The Windrush scandal
and its effect
on EU residents

On Monday, Home Secretary Amber Rudd made an apology about the Home Office’s treatment of the Windrush generation.

In her speech, she also acknowledged that current immigration policies, brought in by her predecessor, Theresa May, have had a negative effect on foreign-born residents, even those who have lived here for more than 50 years.

Rudd confirmed that ‘steps intended to combat illegal migration have had an unintended, and sometimes devastating, impact on people from the Windrush generation, who are here legally, but have struggled to get the documentation to prove their status.’

This admission comes after more than a week of argument in the House of Commons and a personal apology to Caribbean leaders from Prime Minister Theresa May.

The Home Secretary set out her plan to remedy the situation:

‘First, I will waive the citizenship fee for anyone in the Windrush generation who wishes to apply for citizenship. This applies to those who have no current documentation, and also to those who have it.

‘Second, I will waive the requirement to carry out a Knowledge of Language and Life in the UK test.

‘Third, the children of the Windrush generation who are in the UK in most cases are British citizens. However, where that is not the case and they need to apply for naturalisation, I shall waive the fee.

‘Fourth, I will ensure that those who made their lives here but have now retired to their country of origin, are able to come back to the UK. Again, I will waive the cost of any fees associated with this process and will work with our embassies and High Commissions to make sure people can easily access this offer.’

‘In effect this means anyone from the Windrush generation who now wants to become a British citizen will be able to do so.’

Rudd also promised to set up a helpline, with experienced case workers on hand to answer questions for anyone who believes they may be affected.

‘Given people who have been here for more than 20 years will usually go on a 10-year route to settlement, I am ensuring that people who arrived after 1973 but before 1988 can also access the Windrush taskforce, so they can access the support and assistance needed to establish their claim to be here legally,‘ she added.

In conclusion, she promised: ‘Where people have suffered loss, they will be compensated.’

But as yet no official figures have yet been released about how much money will be made available.
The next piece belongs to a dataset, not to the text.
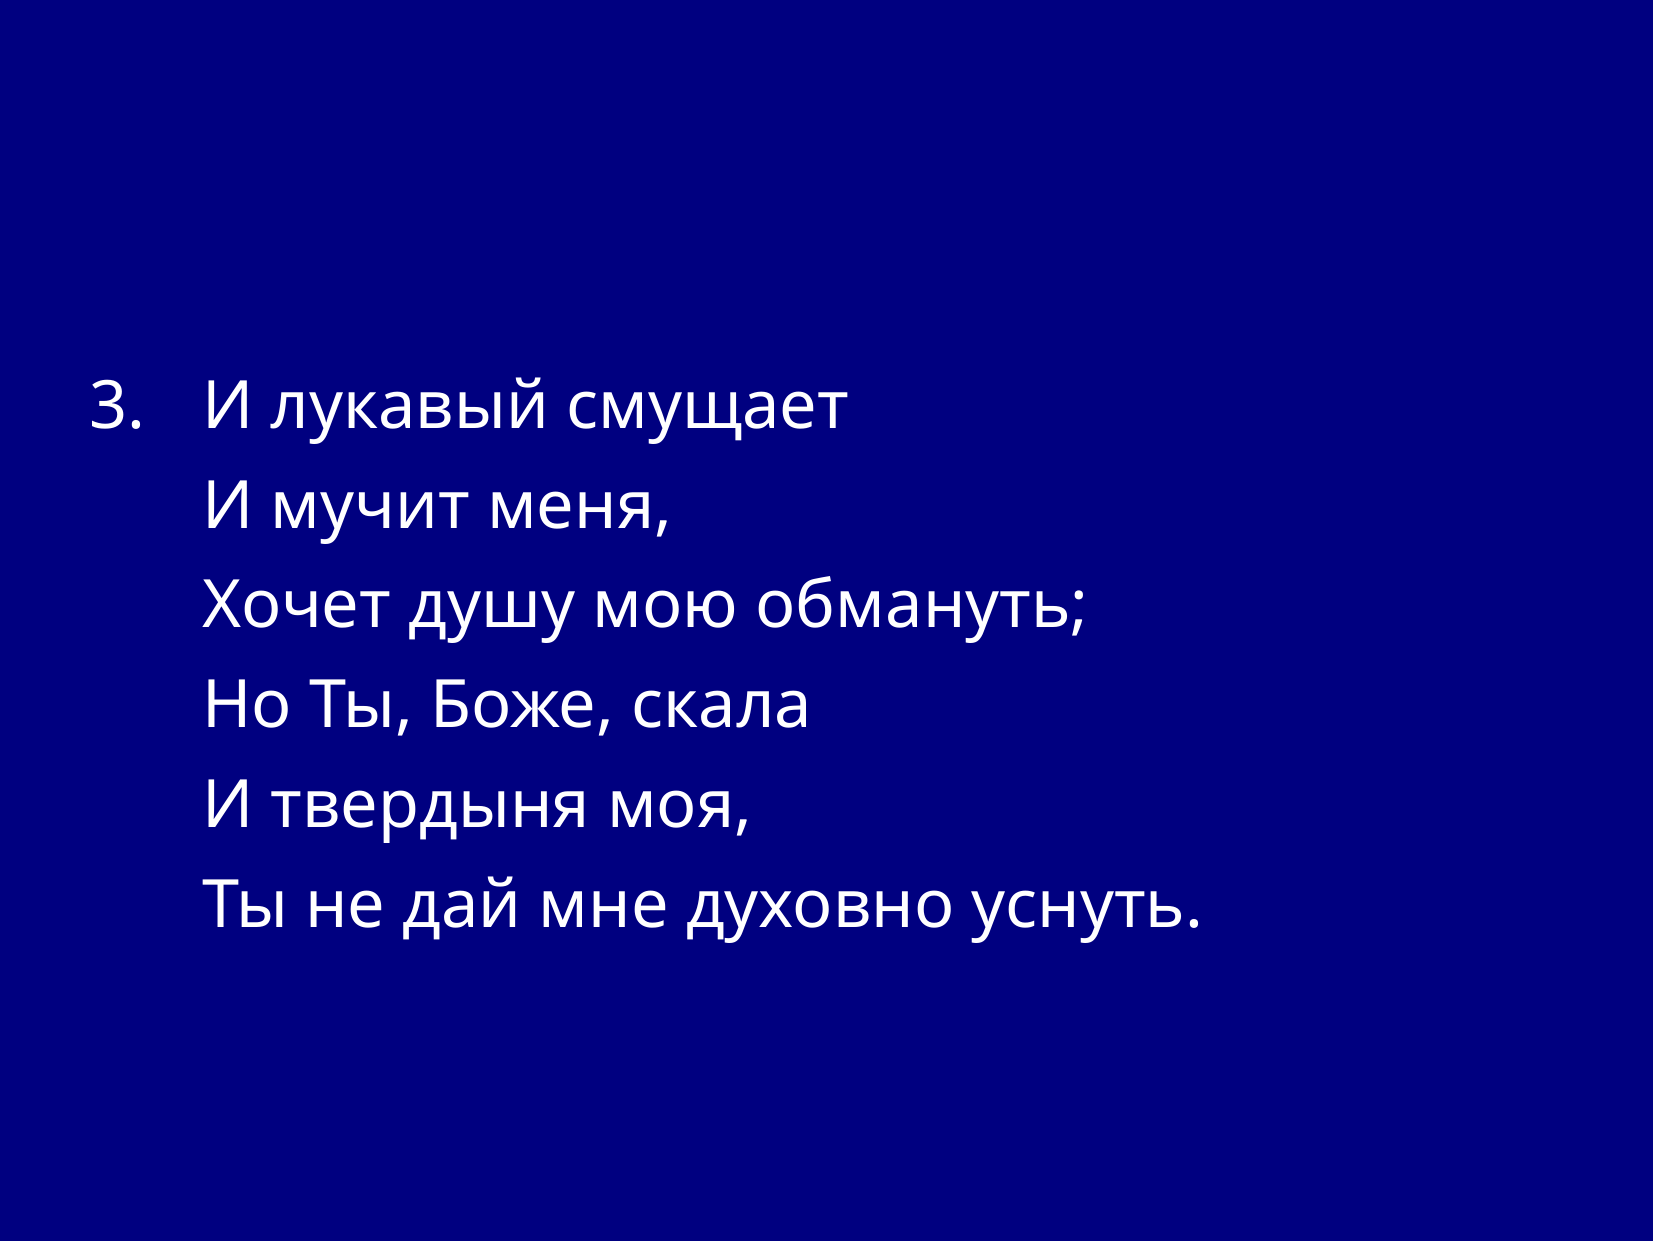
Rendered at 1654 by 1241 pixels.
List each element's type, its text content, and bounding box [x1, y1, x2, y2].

The current fees are as follows:

  • Applications for indefinite leave to remain:  £2,389
  • Adults who wish to register their nationality as a British overseas citizen or British subject: £901
  • The charge for naturalisation: £1,330
  • The language and ‘Life in the UK’ tests: £200
  • Owing a passport (not a requirement for citizenship but essential for overseas travel): £72.50.
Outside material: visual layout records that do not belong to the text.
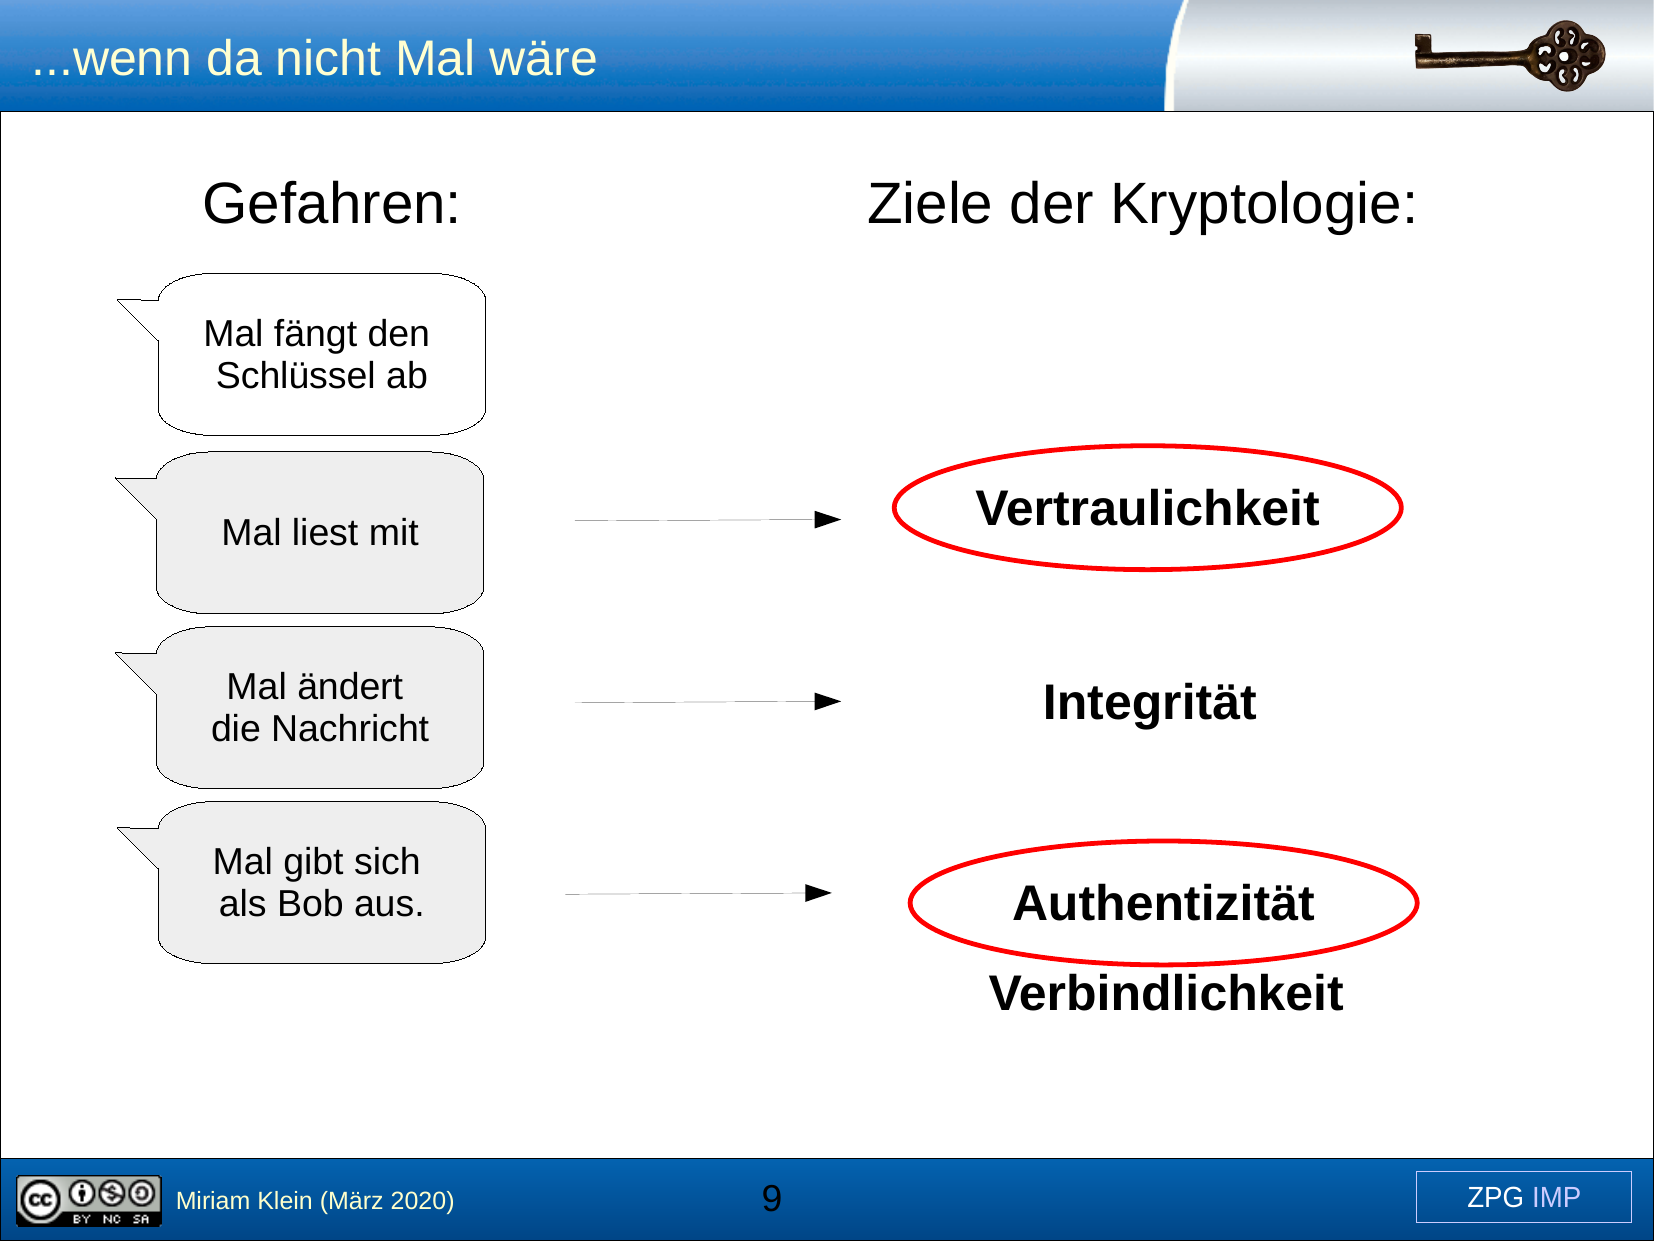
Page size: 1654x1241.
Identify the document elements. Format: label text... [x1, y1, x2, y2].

text_box Mal ändert die Nachricht [115, 626, 484, 789]
text_box Verbindlichkeit [912, 948, 1421, 1056]
text_box Mal fängt den Schlüssel ab [117, 273, 486, 436]
text_box Authentizität [910, 841, 1418, 965]
text_box Mal liest mit [115, 451, 484, 614]
title ...wenn da nicht Mal wäre [31, 14, 1151, 92]
text_box Gefahren: Ziele der Kryptologie: [202, 170, 1483, 283]
picture [16, 1175, 162, 1227]
picture [0, 0, 1654, 111]
text_box Mal gibt sich als Bob aus. [117, 801, 486, 964]
text_box Vertraulichkeit [894, 445, 1402, 570]
text_box Integrität [896, 639, 1404, 764]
There has also not yet been clarification on who will be reimbursed – and by how much. While some people have already been threatened with expulsion, others say they have lost earnings because they couldn’t prove their citizenship, or missed important family events like a relative’s funeral because they couldn’t get a visa. What price will the Home Office put on the negative effect on their mental health?
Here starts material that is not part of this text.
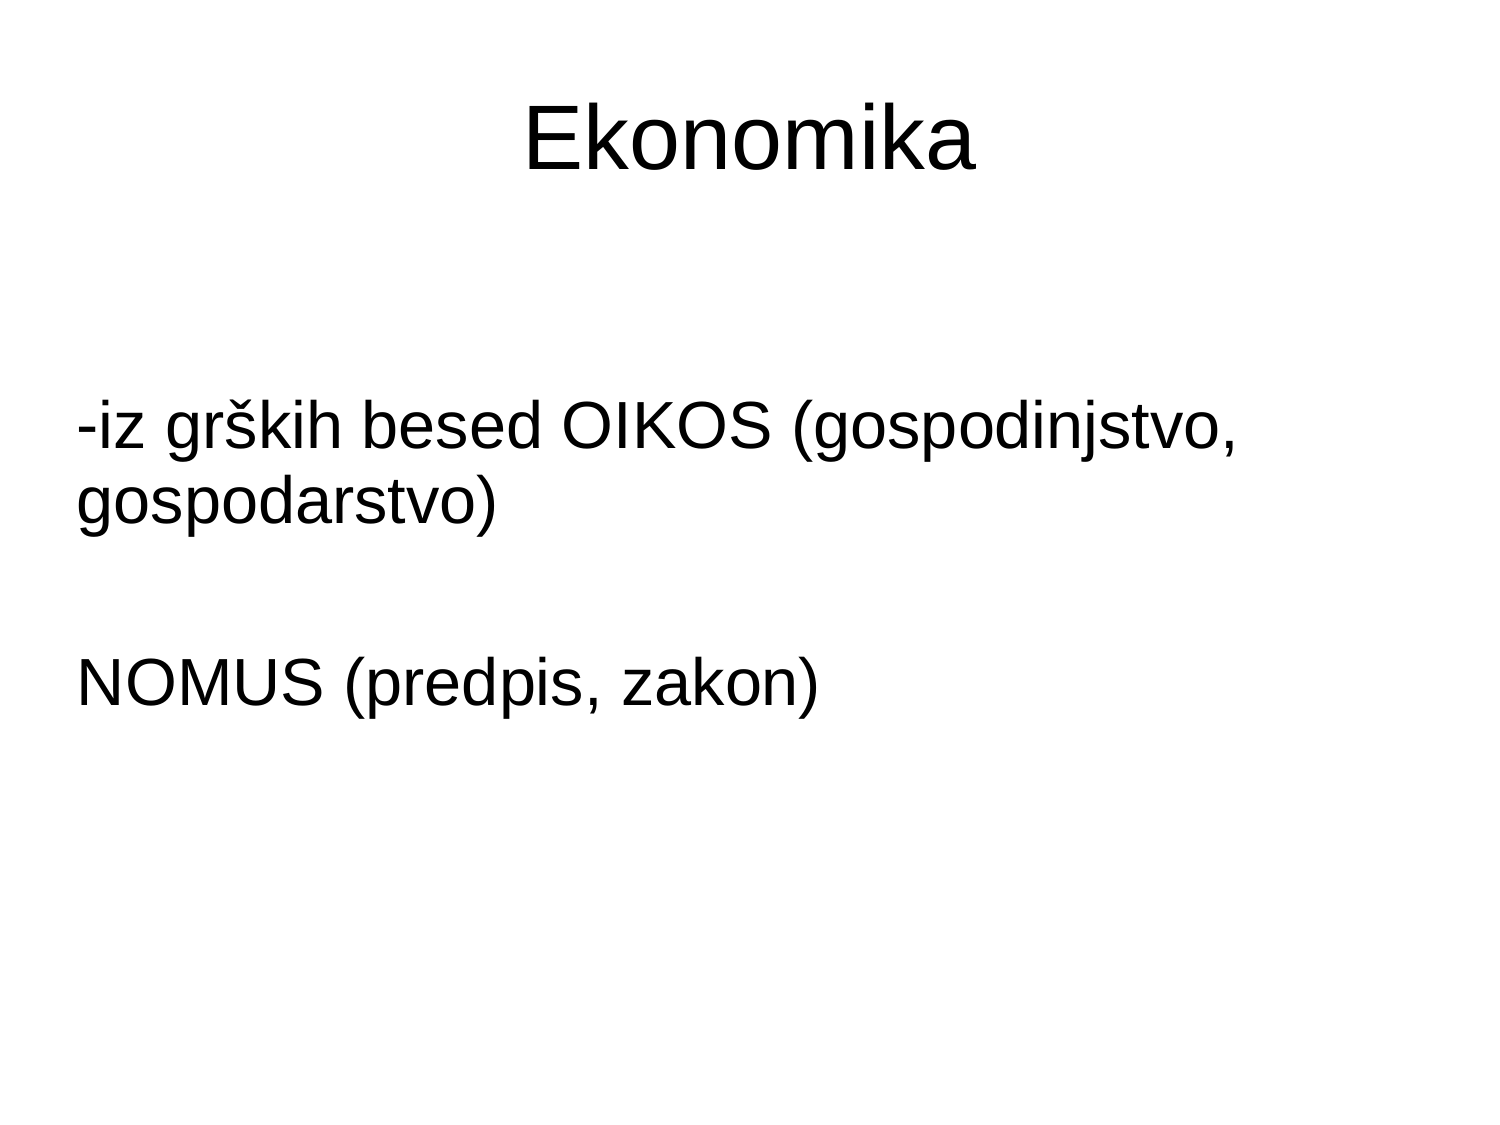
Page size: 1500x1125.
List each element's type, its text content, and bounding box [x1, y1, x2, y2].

subtitle iz grških besed OIKOS (gospodinjstvo, gospodarstvo) NOMUS (predpis, zakon)‏ [76, 290, 1436, 996]
title Ekonomika [75, 28, 1426, 250]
For instance, Nick Broderick, 63, who arrived in Britain when he was a toddler, says he prepared a ‘suicide kit’ when he thought he was about to be sent to Jamaica and claims he has paid out £30,000 fighting his deportation.

If his case is typical and he is offered a total refund of his expenses, the package of redress payments could reach a substantial amount of taxpayers’ money. At time of writing, there are more than 200 cases in progress at the Home Office.

As well as the Windrush claimants, the Migration Observatory warned that there could be as many as 57,00 Commonwealth-born, long-term residents in the UK who have never formalised their status. This includes 15,000 Jamaicans, and 13,000 Indians. Will they be expected to demonstrate their legal right to live in the UK?

The Windrush debacle undermines trust in the Home Office’s ability to administer its own rules. Fear about Home Office capability extends to those EU nationals residing in the UK.

Guy Verhofstadt, the former Belgian PM who leads the Brexit co-ordinating panel, said earlier this week: ‘After the Windrush scandal … there is a lot of anxiety (among) our EU citizens living in Britain that they could have the same experience.’

He was speaking at a presentation in Brussels, where the Home Office were demonstrating a new smartphone app for use in claiming ‘settled status’. They were forced to admit that the app wouldn’t work on an Apple iPhone.

Verhofstadt called for a quick, simple way to confer rights immediately rather than make people wait for confirmation.